**Provided text:**
——

Next, get a job as helpdesk. Go through the pain of being the first person
people talk to when stuff it broke. Try to fix it. Always try to fix it before
you escalate. Preferably you get this job a mid-size company where you can
have the opportunity to get to know the staff in general. Single office, walk
around it once a day just saying hi to everyone.

Eventually they'll start to wait for you to make your rounds to get help.
You're building relationships.

Get to know the maintenance and security guys in your building. These people
need to be your friend. Your systems don't run without power, and you need to
be able to get to consoles.

Watch for and take opportunities to get into a sysadmin position. Now, working
on the trade skill of being lazy. Every task you do, think about how you can
automate it. That's one of the real arts to being a sysadmin, if you have a
lot of work that keeps you busy, how are you going to have time to respond to
problems.

By taking this route though, you've built up one of the 4 skills I think you
need to be a good sysadmin. People skills. Remember, by the time someone has
to talk to you they've already had to deal with at least one other person who
could not fix their problem. The rest of the skills you get from experience as
a sysadmin. Scripting, documenting, creating DR scenarios and such... it's a
never ending learning opportunity. If you've learned all there is to learn
where you're at, then it's time to move on, unless you just really like it
there. As often as not the latter is the case and that's not a bad thing as
long as it pays the bills.

——

**The exercise:**
Carry on the advice about becoming a sysadmin from its last sentence.

——

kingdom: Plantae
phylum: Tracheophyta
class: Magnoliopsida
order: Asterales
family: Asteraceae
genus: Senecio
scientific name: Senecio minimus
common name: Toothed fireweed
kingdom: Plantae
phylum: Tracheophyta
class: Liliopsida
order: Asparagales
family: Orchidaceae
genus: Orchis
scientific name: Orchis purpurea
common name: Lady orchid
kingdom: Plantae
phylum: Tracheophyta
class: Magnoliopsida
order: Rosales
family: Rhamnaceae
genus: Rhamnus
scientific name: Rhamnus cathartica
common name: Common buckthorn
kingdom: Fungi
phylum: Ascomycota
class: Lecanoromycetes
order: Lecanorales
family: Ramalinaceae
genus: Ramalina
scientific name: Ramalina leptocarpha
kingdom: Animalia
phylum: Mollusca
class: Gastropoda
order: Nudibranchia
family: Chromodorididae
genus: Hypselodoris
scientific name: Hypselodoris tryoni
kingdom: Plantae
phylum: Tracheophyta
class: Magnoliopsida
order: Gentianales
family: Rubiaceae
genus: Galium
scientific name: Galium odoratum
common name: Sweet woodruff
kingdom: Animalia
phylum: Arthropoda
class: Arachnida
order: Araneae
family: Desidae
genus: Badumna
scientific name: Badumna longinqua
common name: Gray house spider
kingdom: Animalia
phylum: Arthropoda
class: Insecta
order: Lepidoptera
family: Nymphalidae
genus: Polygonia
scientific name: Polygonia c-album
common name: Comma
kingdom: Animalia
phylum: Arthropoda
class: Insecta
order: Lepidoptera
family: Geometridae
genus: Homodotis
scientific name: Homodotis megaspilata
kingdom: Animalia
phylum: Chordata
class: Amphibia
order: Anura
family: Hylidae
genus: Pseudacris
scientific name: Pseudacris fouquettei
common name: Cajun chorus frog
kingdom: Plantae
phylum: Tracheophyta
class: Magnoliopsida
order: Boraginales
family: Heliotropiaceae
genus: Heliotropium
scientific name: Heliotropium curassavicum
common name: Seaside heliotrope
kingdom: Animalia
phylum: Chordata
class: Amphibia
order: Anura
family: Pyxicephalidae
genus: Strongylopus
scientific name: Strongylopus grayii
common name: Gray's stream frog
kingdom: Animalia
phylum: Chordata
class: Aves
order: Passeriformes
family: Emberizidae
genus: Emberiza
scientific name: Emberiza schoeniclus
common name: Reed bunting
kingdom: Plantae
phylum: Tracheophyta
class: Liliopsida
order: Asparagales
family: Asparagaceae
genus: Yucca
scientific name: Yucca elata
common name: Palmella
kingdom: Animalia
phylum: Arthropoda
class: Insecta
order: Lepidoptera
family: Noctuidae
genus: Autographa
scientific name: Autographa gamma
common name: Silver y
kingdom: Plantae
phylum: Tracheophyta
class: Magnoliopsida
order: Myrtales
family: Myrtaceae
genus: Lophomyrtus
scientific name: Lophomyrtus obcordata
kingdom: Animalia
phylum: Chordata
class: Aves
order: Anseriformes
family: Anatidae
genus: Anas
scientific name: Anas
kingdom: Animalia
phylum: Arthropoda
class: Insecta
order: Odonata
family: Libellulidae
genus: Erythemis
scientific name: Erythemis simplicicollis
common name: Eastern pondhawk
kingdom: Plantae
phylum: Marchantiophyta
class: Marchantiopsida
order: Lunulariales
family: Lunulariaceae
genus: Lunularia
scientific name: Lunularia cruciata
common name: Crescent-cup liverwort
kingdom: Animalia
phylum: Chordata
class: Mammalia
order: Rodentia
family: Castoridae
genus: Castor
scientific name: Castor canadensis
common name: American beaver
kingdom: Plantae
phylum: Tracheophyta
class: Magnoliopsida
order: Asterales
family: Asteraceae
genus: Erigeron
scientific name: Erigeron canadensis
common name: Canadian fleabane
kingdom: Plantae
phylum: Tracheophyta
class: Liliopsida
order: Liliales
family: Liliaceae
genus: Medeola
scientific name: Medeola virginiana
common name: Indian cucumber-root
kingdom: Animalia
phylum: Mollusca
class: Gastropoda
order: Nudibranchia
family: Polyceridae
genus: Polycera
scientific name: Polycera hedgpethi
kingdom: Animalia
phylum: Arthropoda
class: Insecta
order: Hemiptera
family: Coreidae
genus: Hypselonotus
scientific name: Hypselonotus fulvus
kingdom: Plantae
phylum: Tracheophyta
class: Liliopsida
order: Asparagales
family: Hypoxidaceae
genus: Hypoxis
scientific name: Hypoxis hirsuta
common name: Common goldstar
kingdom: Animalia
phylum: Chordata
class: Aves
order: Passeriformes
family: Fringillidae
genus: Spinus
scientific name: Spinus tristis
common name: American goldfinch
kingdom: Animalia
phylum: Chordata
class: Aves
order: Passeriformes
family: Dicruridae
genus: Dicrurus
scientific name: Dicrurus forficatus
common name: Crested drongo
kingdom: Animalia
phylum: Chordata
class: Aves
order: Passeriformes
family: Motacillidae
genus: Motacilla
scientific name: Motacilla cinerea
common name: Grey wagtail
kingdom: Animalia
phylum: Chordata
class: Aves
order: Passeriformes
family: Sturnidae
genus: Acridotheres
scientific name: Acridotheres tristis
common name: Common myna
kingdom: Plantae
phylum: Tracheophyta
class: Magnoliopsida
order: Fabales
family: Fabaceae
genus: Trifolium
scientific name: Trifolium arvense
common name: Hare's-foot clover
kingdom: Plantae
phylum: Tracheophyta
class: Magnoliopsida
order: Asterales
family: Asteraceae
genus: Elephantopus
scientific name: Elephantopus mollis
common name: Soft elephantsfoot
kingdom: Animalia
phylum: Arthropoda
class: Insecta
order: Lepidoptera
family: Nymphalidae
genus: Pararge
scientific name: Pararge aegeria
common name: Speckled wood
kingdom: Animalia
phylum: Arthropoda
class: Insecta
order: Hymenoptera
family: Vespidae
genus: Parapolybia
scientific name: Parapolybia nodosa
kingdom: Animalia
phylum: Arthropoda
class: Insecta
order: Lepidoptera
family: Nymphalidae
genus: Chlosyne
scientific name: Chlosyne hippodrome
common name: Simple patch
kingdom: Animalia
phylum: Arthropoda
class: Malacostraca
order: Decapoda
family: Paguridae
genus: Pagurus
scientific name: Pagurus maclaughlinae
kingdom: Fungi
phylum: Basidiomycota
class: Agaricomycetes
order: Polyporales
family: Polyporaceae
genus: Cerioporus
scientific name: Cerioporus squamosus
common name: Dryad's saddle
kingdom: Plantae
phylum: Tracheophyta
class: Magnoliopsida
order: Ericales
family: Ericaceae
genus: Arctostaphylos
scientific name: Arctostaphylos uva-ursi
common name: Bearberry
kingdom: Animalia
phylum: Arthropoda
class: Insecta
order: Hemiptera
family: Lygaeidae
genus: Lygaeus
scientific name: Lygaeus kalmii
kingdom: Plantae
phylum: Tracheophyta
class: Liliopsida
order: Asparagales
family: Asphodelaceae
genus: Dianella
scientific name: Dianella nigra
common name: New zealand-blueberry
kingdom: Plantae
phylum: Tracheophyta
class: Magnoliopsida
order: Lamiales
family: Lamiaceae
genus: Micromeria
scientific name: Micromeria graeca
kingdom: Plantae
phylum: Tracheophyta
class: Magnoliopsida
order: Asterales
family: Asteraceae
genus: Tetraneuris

——

**Final result:**
The one thing I always tell people who ask me to explain being a sysadmin to
them is this. It's a service oriented position. The employees are your
customers. The business is your customer. Your boss is your customer. You will
hit a point where you think there is a technical answer to everything and you
know better than them. You don't. It's not your job to make technology changes
to change everything and make it easier. It's your job to implement and
maintain what the business users feel they need to use to get their job done.
Their positions make money for the organization you work for, your department
is nothing but cost. Remember that and you can save yourself a lot of
frustration.

Oh... and go home and build yourself a nice home network. This is a job where
you take mental tasks home with you, having a place to play is helpful. Also
helpful for job interviews.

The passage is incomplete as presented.